**What you have to do**
Keep the wording of the records intact as you retype them, and omit every image.
*** Opening of Input records ***
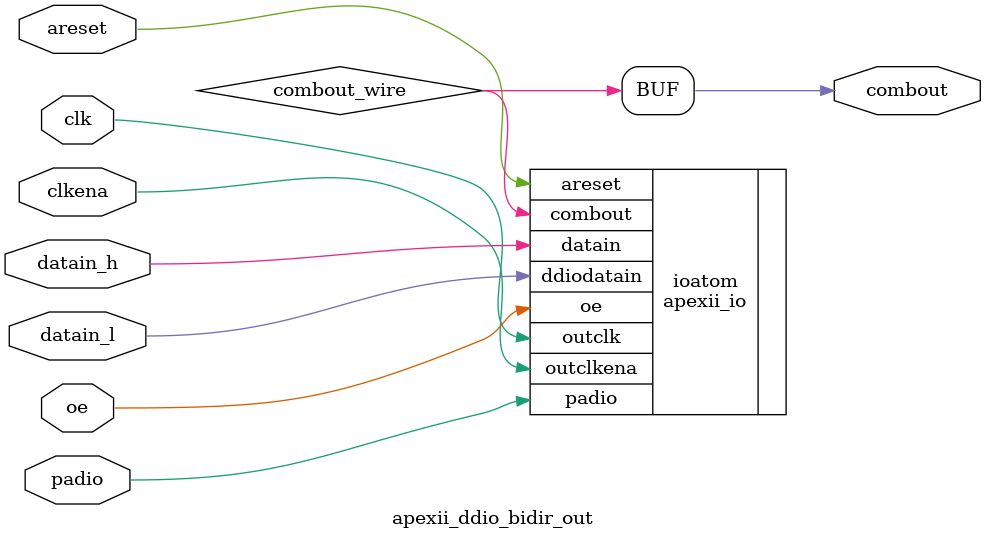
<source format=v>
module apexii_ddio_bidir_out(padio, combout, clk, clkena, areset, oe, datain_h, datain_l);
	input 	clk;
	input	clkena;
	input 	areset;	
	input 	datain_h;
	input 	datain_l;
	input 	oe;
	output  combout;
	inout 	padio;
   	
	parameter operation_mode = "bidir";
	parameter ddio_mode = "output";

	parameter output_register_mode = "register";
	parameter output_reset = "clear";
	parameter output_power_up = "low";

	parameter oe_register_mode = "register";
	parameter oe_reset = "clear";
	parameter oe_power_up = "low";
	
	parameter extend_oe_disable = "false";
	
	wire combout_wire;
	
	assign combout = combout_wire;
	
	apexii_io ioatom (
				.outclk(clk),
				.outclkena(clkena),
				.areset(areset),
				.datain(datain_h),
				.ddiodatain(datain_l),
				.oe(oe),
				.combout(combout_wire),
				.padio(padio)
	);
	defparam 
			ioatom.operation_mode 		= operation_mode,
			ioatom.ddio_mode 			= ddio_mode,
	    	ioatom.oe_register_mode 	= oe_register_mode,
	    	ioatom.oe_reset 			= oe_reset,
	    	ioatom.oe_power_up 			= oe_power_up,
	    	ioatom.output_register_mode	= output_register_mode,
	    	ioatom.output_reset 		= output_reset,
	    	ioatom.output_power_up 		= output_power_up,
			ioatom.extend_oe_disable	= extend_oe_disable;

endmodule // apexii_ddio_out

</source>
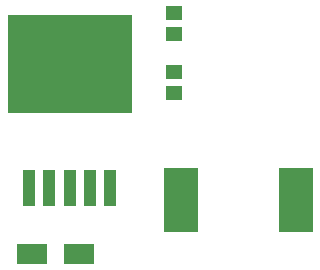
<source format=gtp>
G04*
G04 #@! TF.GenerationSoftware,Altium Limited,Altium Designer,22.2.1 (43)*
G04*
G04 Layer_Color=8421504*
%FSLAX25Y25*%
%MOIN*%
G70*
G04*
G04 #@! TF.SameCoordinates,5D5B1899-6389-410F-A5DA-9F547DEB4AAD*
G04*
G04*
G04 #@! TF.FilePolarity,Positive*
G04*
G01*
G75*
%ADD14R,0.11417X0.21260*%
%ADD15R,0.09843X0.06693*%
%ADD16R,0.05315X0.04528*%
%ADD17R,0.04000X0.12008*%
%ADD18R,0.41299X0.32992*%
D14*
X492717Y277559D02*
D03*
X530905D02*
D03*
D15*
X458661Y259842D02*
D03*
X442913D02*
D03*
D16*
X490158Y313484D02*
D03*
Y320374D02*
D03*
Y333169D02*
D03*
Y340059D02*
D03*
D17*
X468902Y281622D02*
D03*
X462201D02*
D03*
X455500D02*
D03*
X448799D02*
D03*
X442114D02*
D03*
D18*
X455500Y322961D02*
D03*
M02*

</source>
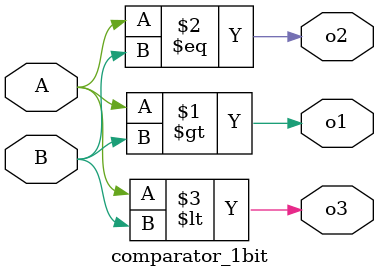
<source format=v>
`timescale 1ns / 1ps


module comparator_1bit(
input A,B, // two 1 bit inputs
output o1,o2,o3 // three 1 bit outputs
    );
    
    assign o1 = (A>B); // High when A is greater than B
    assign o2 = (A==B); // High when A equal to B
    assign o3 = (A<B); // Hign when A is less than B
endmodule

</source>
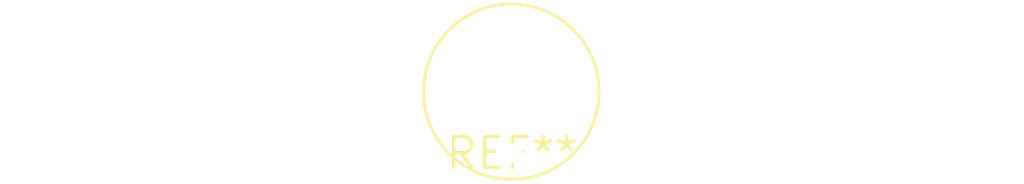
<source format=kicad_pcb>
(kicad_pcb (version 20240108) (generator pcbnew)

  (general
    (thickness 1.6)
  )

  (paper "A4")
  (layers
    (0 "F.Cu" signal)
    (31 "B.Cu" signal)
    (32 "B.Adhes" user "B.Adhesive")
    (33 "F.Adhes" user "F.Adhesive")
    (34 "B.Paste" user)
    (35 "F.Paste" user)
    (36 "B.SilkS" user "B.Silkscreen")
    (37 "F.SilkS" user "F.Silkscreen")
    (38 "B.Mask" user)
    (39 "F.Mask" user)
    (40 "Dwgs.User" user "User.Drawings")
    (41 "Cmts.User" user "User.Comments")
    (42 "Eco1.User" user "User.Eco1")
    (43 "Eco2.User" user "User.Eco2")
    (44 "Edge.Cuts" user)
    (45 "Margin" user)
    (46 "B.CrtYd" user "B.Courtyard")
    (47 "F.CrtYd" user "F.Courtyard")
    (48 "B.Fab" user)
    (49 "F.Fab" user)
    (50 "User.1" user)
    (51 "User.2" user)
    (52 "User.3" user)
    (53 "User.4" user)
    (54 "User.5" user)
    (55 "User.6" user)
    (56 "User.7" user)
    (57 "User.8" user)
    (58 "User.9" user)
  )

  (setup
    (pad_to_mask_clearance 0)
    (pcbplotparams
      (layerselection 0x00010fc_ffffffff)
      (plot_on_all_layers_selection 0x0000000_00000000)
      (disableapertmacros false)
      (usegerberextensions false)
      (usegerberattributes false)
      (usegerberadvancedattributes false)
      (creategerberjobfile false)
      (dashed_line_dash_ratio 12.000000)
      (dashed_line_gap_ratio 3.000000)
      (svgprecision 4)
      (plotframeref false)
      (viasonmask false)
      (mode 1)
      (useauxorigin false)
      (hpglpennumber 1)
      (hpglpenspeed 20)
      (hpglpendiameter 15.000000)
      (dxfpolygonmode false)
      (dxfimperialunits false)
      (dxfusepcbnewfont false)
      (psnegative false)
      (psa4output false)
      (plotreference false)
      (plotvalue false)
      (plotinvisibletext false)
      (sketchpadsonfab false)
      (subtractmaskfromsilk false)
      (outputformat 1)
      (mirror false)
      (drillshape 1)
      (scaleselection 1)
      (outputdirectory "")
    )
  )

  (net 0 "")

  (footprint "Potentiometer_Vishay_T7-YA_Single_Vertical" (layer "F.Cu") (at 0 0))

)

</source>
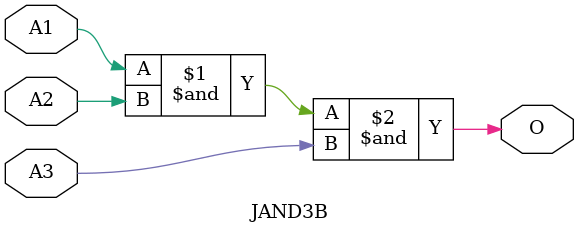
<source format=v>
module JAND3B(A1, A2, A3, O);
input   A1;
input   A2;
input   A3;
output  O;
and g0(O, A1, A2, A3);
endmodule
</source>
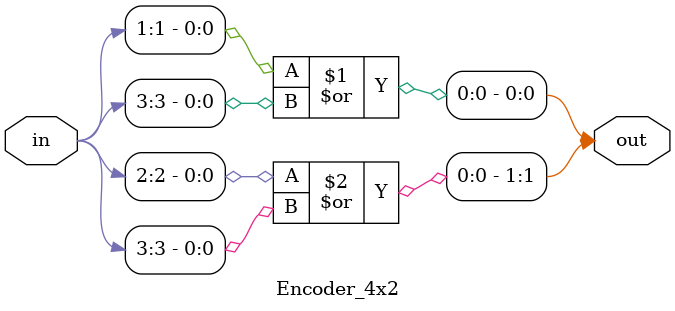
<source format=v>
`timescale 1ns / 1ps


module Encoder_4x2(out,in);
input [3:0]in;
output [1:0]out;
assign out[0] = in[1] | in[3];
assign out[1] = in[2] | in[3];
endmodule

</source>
*** Close of Input records ***
**Exercise output**
<source format=v>
module apexii_ddio_bidir_out(padio, combout, clk, clkena, areset, oe, datain_h, datain_l);
	input 	clk;
	input	clkena;
	input 	areset;	
	input 	datain_h;
	input 	datain_l;
	input 	oe;
	output  combout;
	inout 	padio;
   	
	parameter operation_mode = "bidir";
	parameter ddio_mode = "output";

	parameter output_register_mode = "register";
	parameter output_reset = "clear";
	parameter output_power_up = "low";

	parameter oe_register_mode = "register";
	parameter oe_reset = "clear";
	parameter oe_power_up = "low";
	
	parameter extend_oe_disable = "false";
	
	wire combout_wire;
	
	assign combout = combout_wire;
	
	apexii_io ioatom (
				.outclk(clk),
				.outclkena(clkena),
				.areset(areset),
				.datain(datain_h),
				.ddiodatain(datain_l),
				.oe(oe),
				.combout(combout_wire),
				.padio(padio)
	);
	defparam 
			ioatom.operation_mode 		= operation_mode,
			ioatom.ddio_mode 			= ddio_mode,
	    	ioatom.oe_register_mode 	= oe_register_mode,
	    	ioatom.oe_reset 			= oe_reset,
	    	ioatom.oe_power_up 			= oe_power_up,
	    	ioatom.output_register_mode	= output_register_mode,
	    	ioatom.output_reset 		= output_reset,
	    	ioatom.output_power_up 		= output_power_up,
			ioatom.extend_oe_disable	= extend_oe_disable;

endmodule // apexii_ddio_out

</source>
<source format=gtp>
G04*
G04 #@! TF.GenerationSoftware,Altium Limited,Altium Designer,22.2.1 (43)*
G04*
G04 Layer_Color=8421504*
%FSLAX25Y25*%
%MOIN*%
G70*
G04*
G04 #@! TF.SameCoordinates,5D5B1899-6389-410F-A5DA-9F547DEB4AAD*
G04*
G04*
G04 #@! TF.FilePolarity,Positive*
G04*
G01*
G75*
%ADD14R,0.11417X0.21260*%
%ADD15R,0.09843X0.06693*%
%ADD16R,0.05315X0.04528*%
%ADD17R,0.04000X0.12008*%
%ADD18R,0.41299X0.32992*%
D14*
X492717Y277559D02*
D03*
X530905D02*
D03*
D15*
X458661Y259842D02*
D03*
X442913D02*
D03*
D16*
X490158Y313484D02*
D03*
Y320374D02*
D03*
Y333169D02*
D03*
Y340059D02*
D03*
D17*
X468902Y281622D02*
D03*
X462201D02*
D03*
X455500D02*
D03*
X448799D02*
D03*
X442114D02*
D03*
D18*
X455500Y322961D02*
D03*
M02*

</source>
<source format=v>
`timescale 1ns / 1ps


module comparator_1bit(
input A,B, // two 1 bit inputs
output o1,o2,o3 // three 1 bit outputs
    );
    
    assign o1 = (A>B); // High when A is greater than B
    assign o2 = (A==B); // High when A equal to B
    assign o3 = (A<B); // Hign when A is less than B
endmodule

</source>
<source format=kicad_pcb>
(kicad_pcb (version 20240108) (generator pcbnew)

  (general
    (thickness 1.6)
  )

  (paper "A4")
  (layers
    (0 "F.Cu" signal)
    (31 "B.Cu" signal)
    (32 "B.Adhes" user "B.Adhesive")
    (33 "F.Adhes" user "F.Adhesive")
    (34 "B.Paste" user)
    (35 "F.Paste" user)
    (36 "B.SilkS" user "B.Silkscreen")
    (37 "F.SilkS" user "F.Silkscreen")
    (38 "B.Mask" user)
    (39 "F.Mask" user)
    (40 "Dwgs.User" user "User.Drawings")
    (41 "Cmts.User" user "User.Comments")
    (42 "Eco1.User" user "User.Eco1")
    (43 "Eco2.User" user "User.Eco2")
    (44 "Edge.Cuts" user)
    (45 "Margin" user)
    (46 "B.CrtYd" user "B.Courtyard")
    (47 "F.CrtYd" user "F.Courtyard")
    (48 "B.Fab" user)
    (49 "F.Fab" user)
    (50 "User.1" user)
    (51 "User.2" user)
    (52 "User.3" user)
    (53 "User.4" user)
    (54 "User.5" user)
    (55 "User.6" user)
    (56 "User.7" user)
    (57 "User.8" user)
    (58 "User.9" user)
  )

  (setup
    (pad_to_mask_clearance 0)
    (pcbplotparams
      (layerselection 0x00010fc_ffffffff)
      (plot_on_all_layers_selection 0x0000000_00000000)
      (disableapertmacros false)
      (usegerberextensions false)
      (usegerberattributes false)
      (usegerberadvancedattributes false)
      (creategerberjobfile false)
      (dashed_line_dash_ratio 12.000000)
      (dashed_line_gap_ratio 3.000000)
      (svgprecision 4)
      (plotframeref false)
      (viasonmask false)
      (mode 1)
      (useauxorigin false)
      (hpglpennumber 1)
      (hpglpenspeed 20)
      (hpglpendiameter 15.000000)
      (dxfpolygonmode false)
      (dxfimperialunits false)
      (dxfusepcbnewfont false)
      (psnegative false)
      (psa4output false)
      (plotreference false)
      (plotvalue false)
      (plotinvisibletext false)
      (sketchpadsonfab false)
      (subtractmaskfromsilk false)
      (outputformat 1)
      (mirror false)
      (drillshape 1)
      (scaleselection 1)
      (outputdirectory "")
    )
  )

  (net 0 "")

  (footprint "Potentiometer_Vishay_T7-YA_Single_Vertical" (layer "F.Cu") (at 0 0))

)

</source>
<source format=v>
module JAND3B(A1, A2, A3, O);
input   A1;
input   A2;
input   A3;
output  O;
and g0(O, A1, A2, A3);
endmodule
</source>
<source format=v>
`timescale 1ns / 1ps


module Encoder_4x2(out,in);
input [3:0]in;
output [1:0]out;
assign out[0] = in[1] | in[3];
assign out[1] = in[2] | in[3];
endmodule

</source>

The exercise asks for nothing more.